Anesthesiology/blocking rib pain
Expert: Dr Ian Jackson - please note UK based - 1/28/2009
QuestionHi. Last May I had my LUL removed due to a small tumour/lung cancer (non-smoker). The surgeon said that the nerves could cause pins & needles & discomfort for about a year. I haven't had pins & needles, just discomfort & stabbing pain at times when the skin is touched. At the same time, I also had a mastectomy on my other side. That doctor recently sent me to a pain specialist because I can't wear a proper bra due to pain when touching my rib area on the lung surgery side (& I'm not small). The pain doc has referred me to an anaesthetist to do something to block/kill? (not sure which) the pain. What is the disadvantage of doing this? Do I lose all sensation in the area? Any other possible longterm side effects? I can live with the pain, it just affects what I can/can't wear, which can be uncomfortable(and maybe affect other muscles/ posture due to lack of support?) Thanks for any info/ suggestions you can give me. I know my lung doc said 1 year, but the pain doc didn't seem to care about that.
AnswerI am really sorry to hear that you have had to have two fairly major ops in the last year.

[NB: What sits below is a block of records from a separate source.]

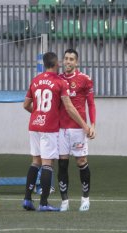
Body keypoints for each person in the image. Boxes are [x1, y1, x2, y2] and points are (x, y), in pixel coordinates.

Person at [22, 51, 91, 212]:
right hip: (49, 127)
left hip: (34, 125)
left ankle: (27, 199)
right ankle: (44, 203)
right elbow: (69, 107)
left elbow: (25, 105)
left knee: (35, 162)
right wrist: (85, 125)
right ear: (56, 64)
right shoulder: (60, 82)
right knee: (47, 164)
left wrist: (38, 112)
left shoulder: (35, 80)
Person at [58, 49, 96, 212]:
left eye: (71, 59)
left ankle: (85, 199)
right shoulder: (58, 80)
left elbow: (91, 104)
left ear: (77, 62)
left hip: (78, 130)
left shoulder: (85, 80)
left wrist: (92, 125)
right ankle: (65, 201)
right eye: (66, 58)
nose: (68, 62)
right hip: (60, 129)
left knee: (81, 162)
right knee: (62, 164)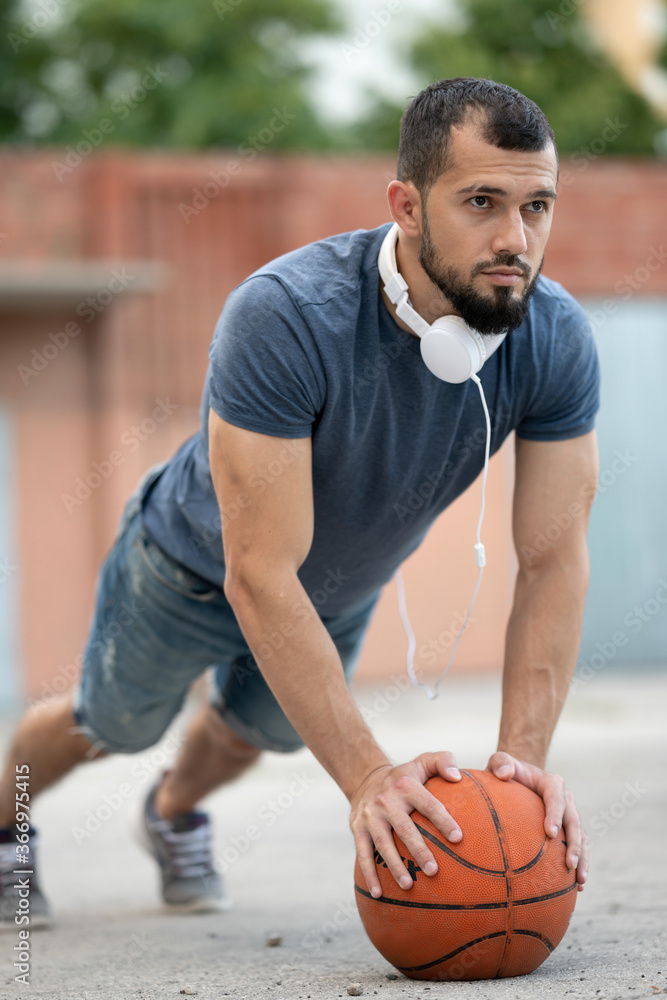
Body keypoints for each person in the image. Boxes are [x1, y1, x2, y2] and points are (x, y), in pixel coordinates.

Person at [0, 77, 599, 928]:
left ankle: (172, 815)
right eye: (481, 202)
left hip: (336, 590)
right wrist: (366, 777)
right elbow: (257, 572)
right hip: (189, 570)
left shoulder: (554, 338)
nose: (516, 238)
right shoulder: (285, 315)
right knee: (112, 725)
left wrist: (521, 768)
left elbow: (552, 560)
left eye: (537, 205)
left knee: (255, 734)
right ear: (407, 205)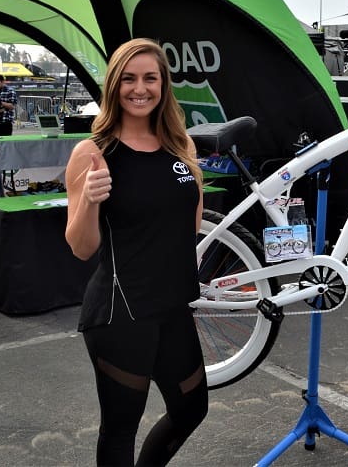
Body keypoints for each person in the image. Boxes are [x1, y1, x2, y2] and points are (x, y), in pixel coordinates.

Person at [65, 38, 207, 466]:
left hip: (172, 305)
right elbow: (80, 247)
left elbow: (192, 224)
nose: (139, 88)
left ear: (163, 84)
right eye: (128, 79)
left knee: (191, 409)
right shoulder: (92, 153)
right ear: (113, 86)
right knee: (121, 426)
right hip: (120, 313)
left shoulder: (181, 147)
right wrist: (90, 199)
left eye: (150, 78)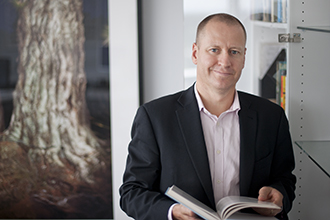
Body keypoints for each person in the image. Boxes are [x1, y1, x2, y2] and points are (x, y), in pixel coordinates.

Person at [120, 13, 296, 220]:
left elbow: (285, 180)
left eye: (234, 51)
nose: (225, 61)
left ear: (243, 58)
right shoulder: (155, 117)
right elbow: (131, 193)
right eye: (214, 50)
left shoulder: (271, 116)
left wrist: (279, 195)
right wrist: (172, 212)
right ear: (195, 53)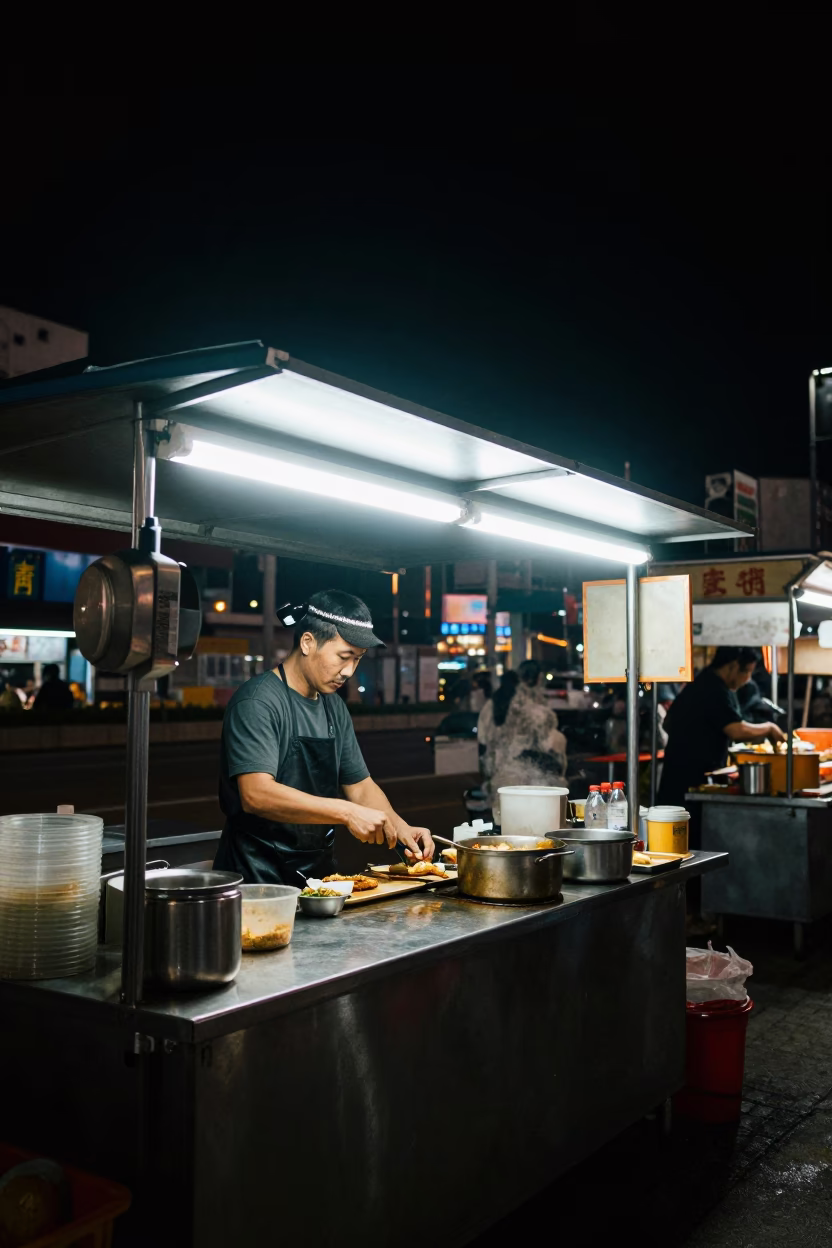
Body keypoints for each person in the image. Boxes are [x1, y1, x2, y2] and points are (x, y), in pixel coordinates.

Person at [214, 588, 435, 886]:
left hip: (316, 874)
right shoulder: (258, 702)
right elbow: (256, 794)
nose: (349, 671)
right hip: (256, 874)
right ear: (307, 642)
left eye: (357, 659)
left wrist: (400, 827)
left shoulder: (333, 705)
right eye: (344, 657)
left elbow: (360, 786)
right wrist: (345, 812)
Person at [657, 646, 787, 807]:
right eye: (746, 672)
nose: (747, 679)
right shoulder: (713, 688)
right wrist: (769, 728)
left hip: (681, 774)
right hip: (690, 779)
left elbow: (668, 722)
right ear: (732, 666)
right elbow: (736, 730)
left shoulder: (706, 682)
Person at [477, 659, 567, 823]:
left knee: (504, 830)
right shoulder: (537, 711)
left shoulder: (492, 703)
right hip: (528, 781)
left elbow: (482, 739)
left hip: (497, 777)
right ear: (538, 679)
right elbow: (550, 744)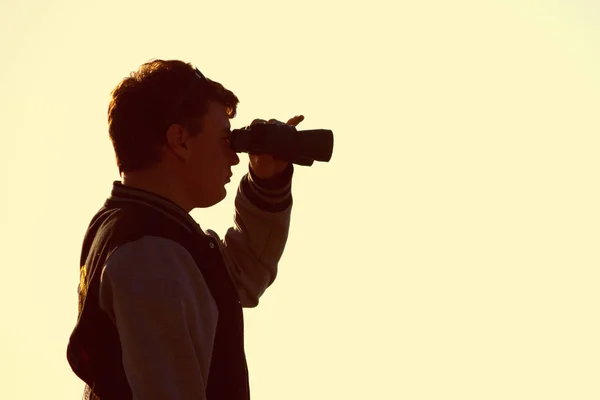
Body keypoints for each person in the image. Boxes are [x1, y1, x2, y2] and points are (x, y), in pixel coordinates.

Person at [66, 59, 303, 400]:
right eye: (226, 139)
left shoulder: (133, 229)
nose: (234, 158)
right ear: (180, 140)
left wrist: (267, 182)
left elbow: (239, 278)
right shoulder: (150, 253)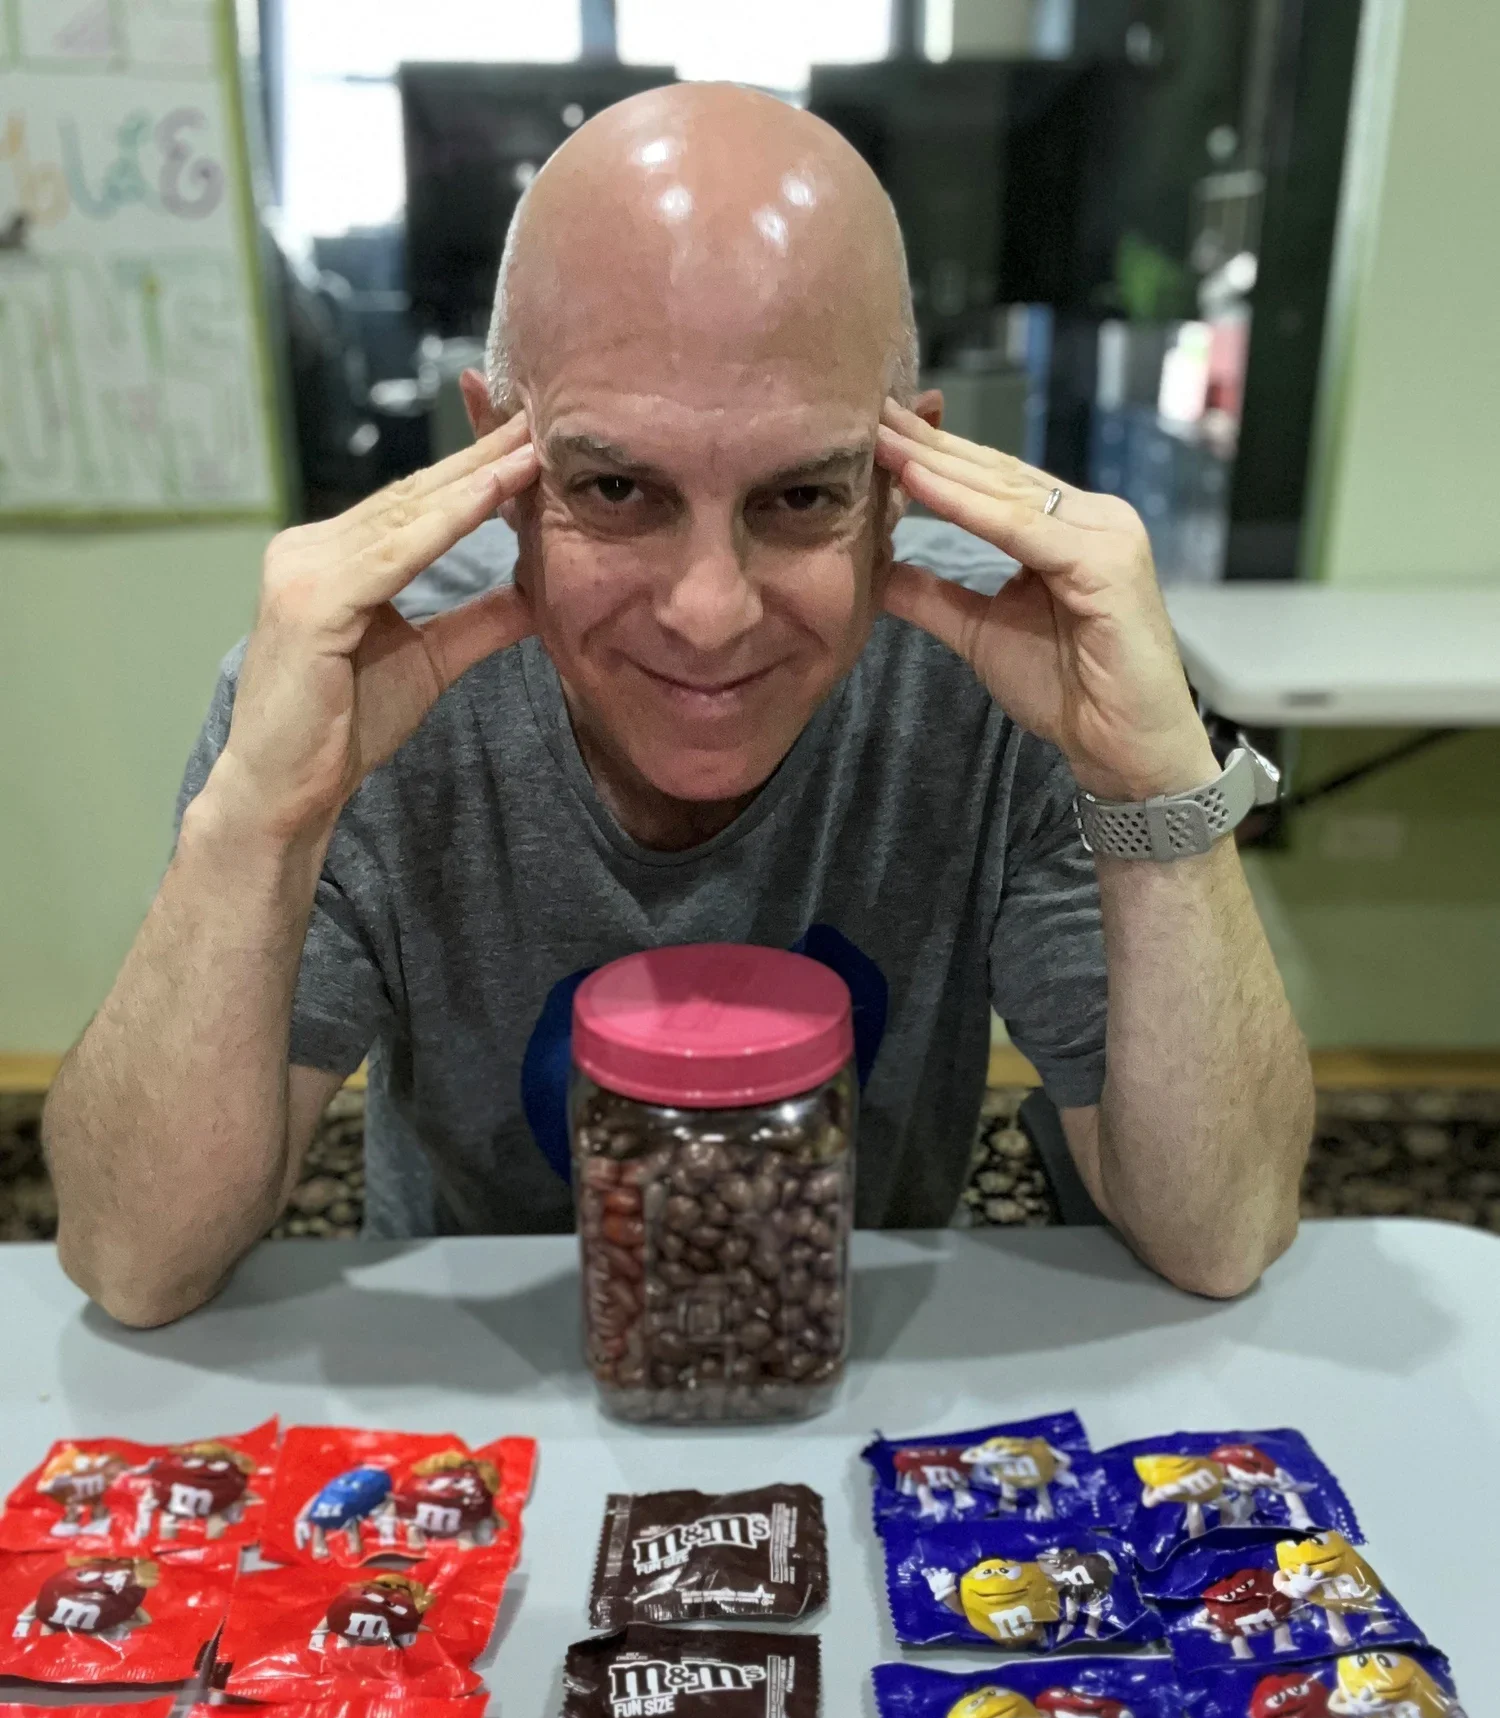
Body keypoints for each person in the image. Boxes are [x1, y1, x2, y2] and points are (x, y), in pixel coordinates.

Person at [45, 84, 1312, 1328]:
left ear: (902, 478)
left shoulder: (1014, 678)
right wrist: (255, 818)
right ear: (493, 451)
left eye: (802, 496)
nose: (711, 611)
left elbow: (1219, 1232)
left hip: (859, 1370)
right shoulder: (356, 681)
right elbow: (136, 1260)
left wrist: (1155, 784)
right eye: (613, 489)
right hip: (474, 1413)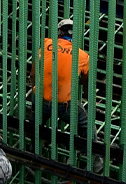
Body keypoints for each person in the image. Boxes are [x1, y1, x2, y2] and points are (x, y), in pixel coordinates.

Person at [30, 18, 102, 173]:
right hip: (65, 105)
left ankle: (34, 150)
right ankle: (96, 164)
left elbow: (33, 74)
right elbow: (87, 84)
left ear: (59, 33)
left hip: (41, 99)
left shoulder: (46, 44)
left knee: (35, 126)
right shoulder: (82, 56)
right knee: (88, 128)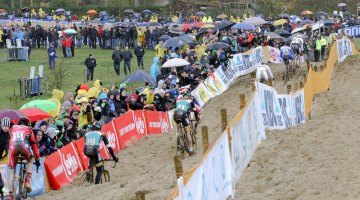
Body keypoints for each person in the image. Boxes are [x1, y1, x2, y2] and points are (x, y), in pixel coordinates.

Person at [8, 118, 41, 200]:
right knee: (31, 159)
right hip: (24, 148)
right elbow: (34, 147)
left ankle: (10, 197)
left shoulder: (12, 128)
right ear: (27, 124)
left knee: (11, 173)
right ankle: (27, 182)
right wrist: (37, 159)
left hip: (13, 149)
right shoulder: (28, 129)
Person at [173, 91, 199, 155]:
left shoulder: (178, 101)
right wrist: (197, 118)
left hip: (175, 116)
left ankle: (178, 135)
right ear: (189, 97)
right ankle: (190, 149)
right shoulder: (190, 101)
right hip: (184, 116)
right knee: (188, 133)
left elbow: (175, 108)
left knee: (178, 129)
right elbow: (195, 111)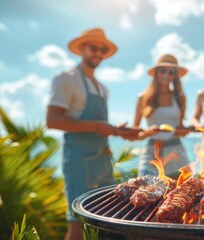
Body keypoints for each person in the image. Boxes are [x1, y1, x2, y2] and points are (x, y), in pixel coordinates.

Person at [46, 28, 140, 240]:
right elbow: (53, 120)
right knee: (78, 222)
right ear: (82, 49)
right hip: (79, 161)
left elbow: (99, 125)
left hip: (102, 161)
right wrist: (98, 125)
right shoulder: (67, 79)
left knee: (108, 217)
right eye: (93, 48)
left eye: (102, 49)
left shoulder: (101, 88)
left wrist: (119, 130)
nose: (98, 53)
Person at [133, 54, 191, 179]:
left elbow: (180, 130)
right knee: (144, 189)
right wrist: (148, 132)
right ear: (156, 72)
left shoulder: (180, 98)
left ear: (175, 76)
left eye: (171, 72)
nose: (166, 75)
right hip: (152, 150)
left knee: (181, 192)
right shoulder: (143, 97)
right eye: (163, 70)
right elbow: (135, 134)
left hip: (176, 150)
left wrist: (183, 131)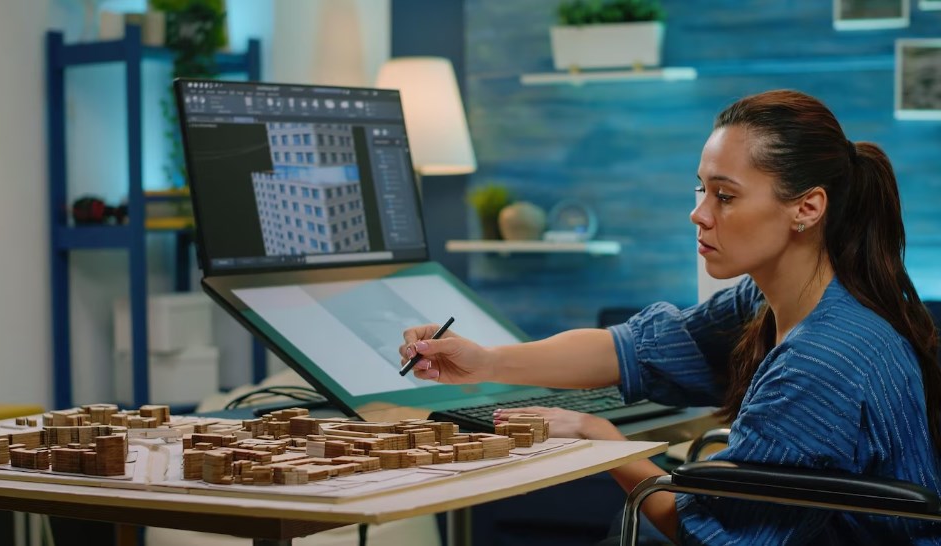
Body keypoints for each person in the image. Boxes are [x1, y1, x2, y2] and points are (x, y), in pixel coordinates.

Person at [398, 89, 941, 545]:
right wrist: (486, 361)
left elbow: (701, 533)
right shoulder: (777, 301)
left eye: (725, 196)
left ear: (807, 207)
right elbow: (632, 349)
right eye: (702, 189)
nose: (699, 213)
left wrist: (597, 438)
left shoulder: (823, 359)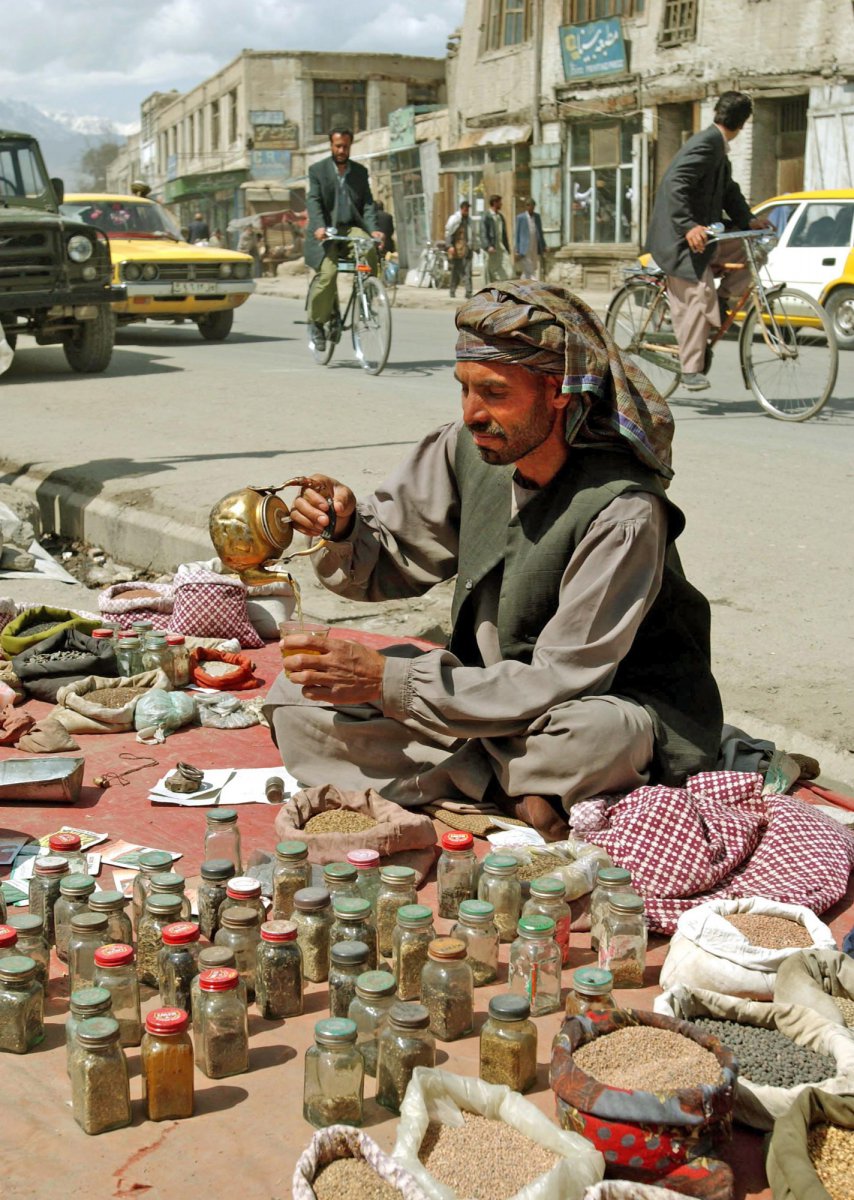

Neuropathic pain (pain from damaged nerves) following thoracotomy (opening your chest) is not uncommon and your surgeon was right to warn you about this. Your description of this is excellent and it is likely that it will not disappear at this stage - it has become a chronic condition. I suspect the pain specialist will try local anaesthetic blocks on the affected nerve to see if this helps you. That should give you a narrow numb band in the area blocked for 5-6 hours - they will then hope that this may help the nerve modify how it is responding to touch. I'm not an expert in chronic pain and I'm uncertain if they would try to do much more than that. Personally I wouldn't be keen on anything that tries to permenantly damage/block the nerve unless they can provide good evidence of successful outcomes for this. If you are living/coping well with the pain then you would need good reasurance that the treatment wasn't going to leave you in a worse position.
Sorry I can't be more concrete about this but it is more than 20 years since I took part in pain clinics as part of my training!